Zostavax, a live attenuated herpes zoster vaccine, is well-tolerated and causes an antibody response in patients with systemic lupus erythematosus (SLE), who have a significant risk of herpes zoster infection and reactivation, a trial shows.
The research, “Safety and Immune Response of a Live Attenuated Herpes Zoster Vaccine in Patients with Systemic Lupus Erythematosus (SLE): A Randomized Placebo-Controlled Trial,” was presented recently at the American College of Rheumatology/Association of Rheumatology Health Professionals 2018 Annual Meeting in Chicago.
Herpes zoster, or shingles, is a viral infection caused by the chickenpox virus — called varicella zoster virus (VZV). The condition may appear even decades after a person has recovered from chickenpox, and is characterized by a painful skin rash and blisters on the body.
While anyone who had chickenpox can develop shingles, patients with a compromised immune system, and particularly those with SLE, seem to be at the highest risk.
Until recently, Zostavax was the only vaccine approved for preventing shingles, but given the use of a live attenuated virus and the lack of safety data in immunocompromised patients, the vaccine was recommended only for patients whose immune system is not seriously compromised.
A research team, led by Chi-Chiu Mok, MD, from the University of Hong Kong, conducted a randomized, placebo-controlled trial aimed at determining if Zostavax is safe and induces an immune response in SLE patients.
Their study included 90 SLE patients with mild to moderate disease activity who were randomly assigned Zostavax or a placebo, injected under the skin. To be eligible, participants were required to be on stable immunosuppressive treatment for the six months prior to the trial.
To determine the vaccine’s effects on the immune system, researchers measured the levels of antibodies against the varicella zoster virus, with higher levels reflecting a positive response to the vaccine.
At the start of the study, patients in both groups had similar lupus activity scores, white blood cell counts, antibody levels, and a similar need for immunosuppressive agents.
But while the average anti-varicella zoster antibodies increased by 59.8% from initial levels after six weeks among patients given the vaccine, they decreased by 2.1% in the placebo group.
In addition, the amount of T-cells responding to herpes zoster — measured by the production of interferon gamma — increased in patients given the vaccine, while their numbers dropped in placebo-treated patients.

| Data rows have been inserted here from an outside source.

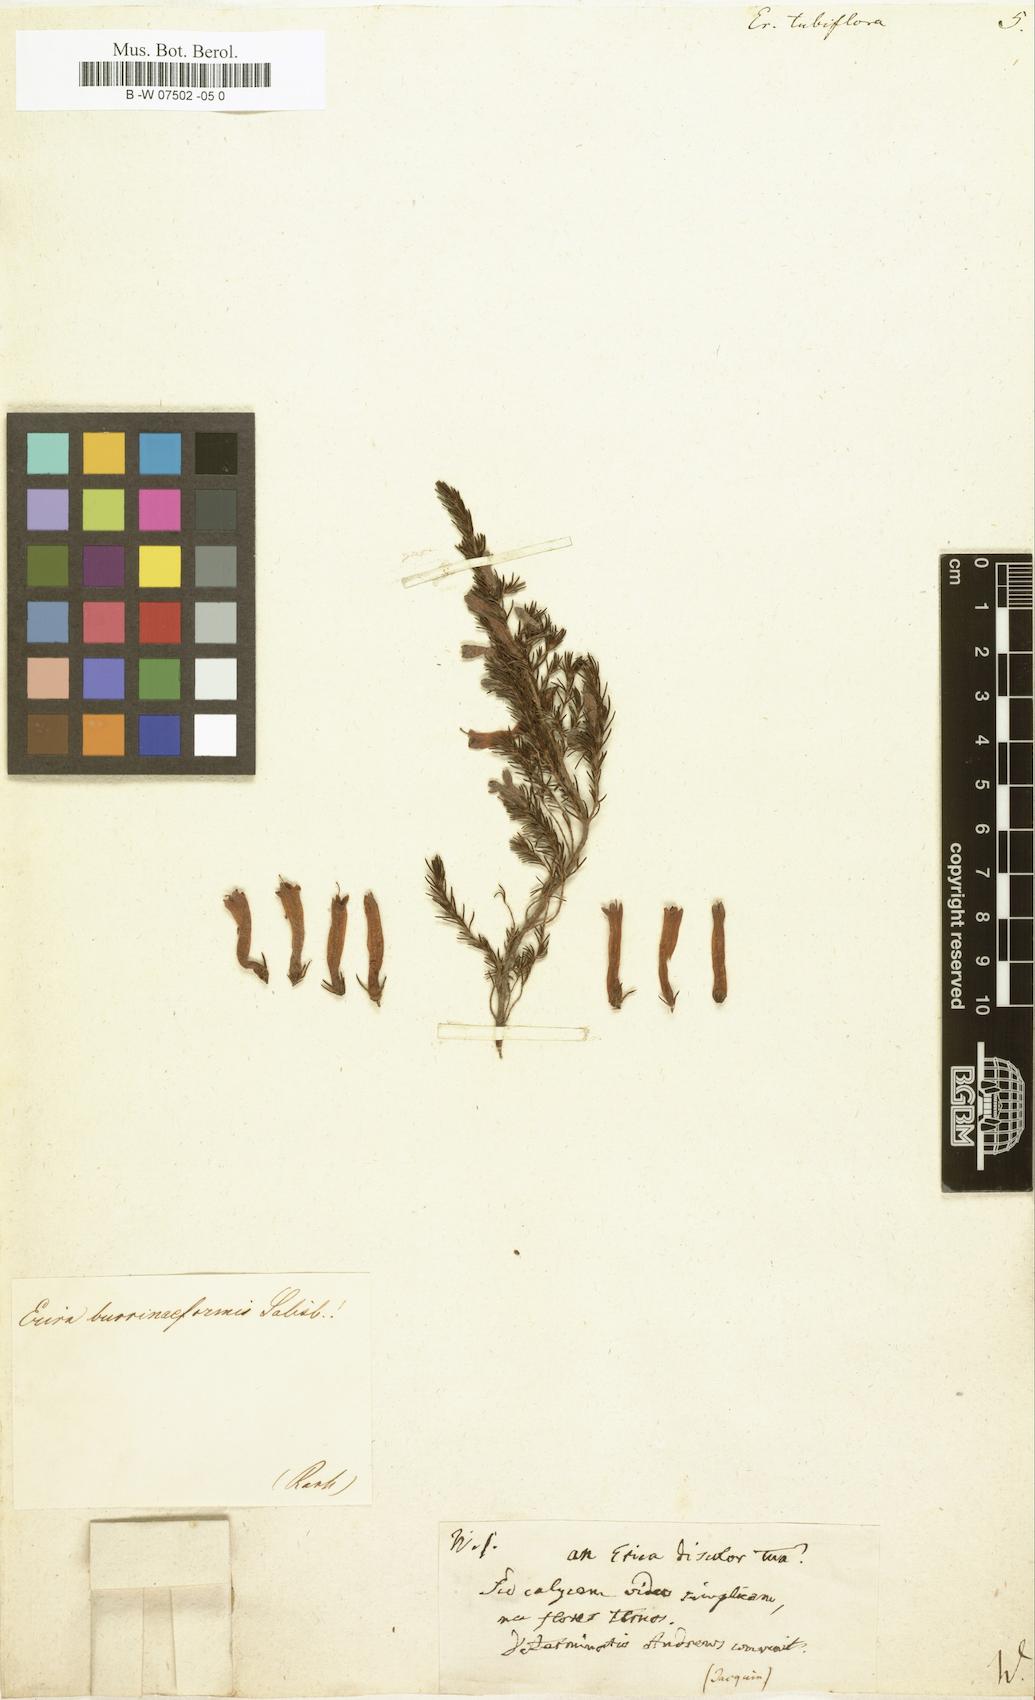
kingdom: Plantae
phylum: Tracheophyta
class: Magnoliopsida
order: Ericales
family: Ericaceae
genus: Erica
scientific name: Erica curviflora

Overall, there were 21 adverse events in the 45 patients given the vaccine, and six among the 45 patients assigned a placebo. However, none of the adverse events were serious.
Significantly more patients on the vaccine complained of injection site pain and skin redness (31%) than those on placebo (7%). Two additional patients on the vaccine had a mild flare of skin or joint disease, and one patient on placebo had a mild increase in urine protein levels between study start and week six.
Importantly, none of the patients had evidence of herpes zoster infection after vaccination.
“In patients with stable SLE who were not receiving intensive immunosuppression, vaccination with the live attenuated HZ [herpes zoster] vaccine provoked an expected cell-mediated and humoral response,” the researchers concluded. “The HZ vaccine was well tolerated.”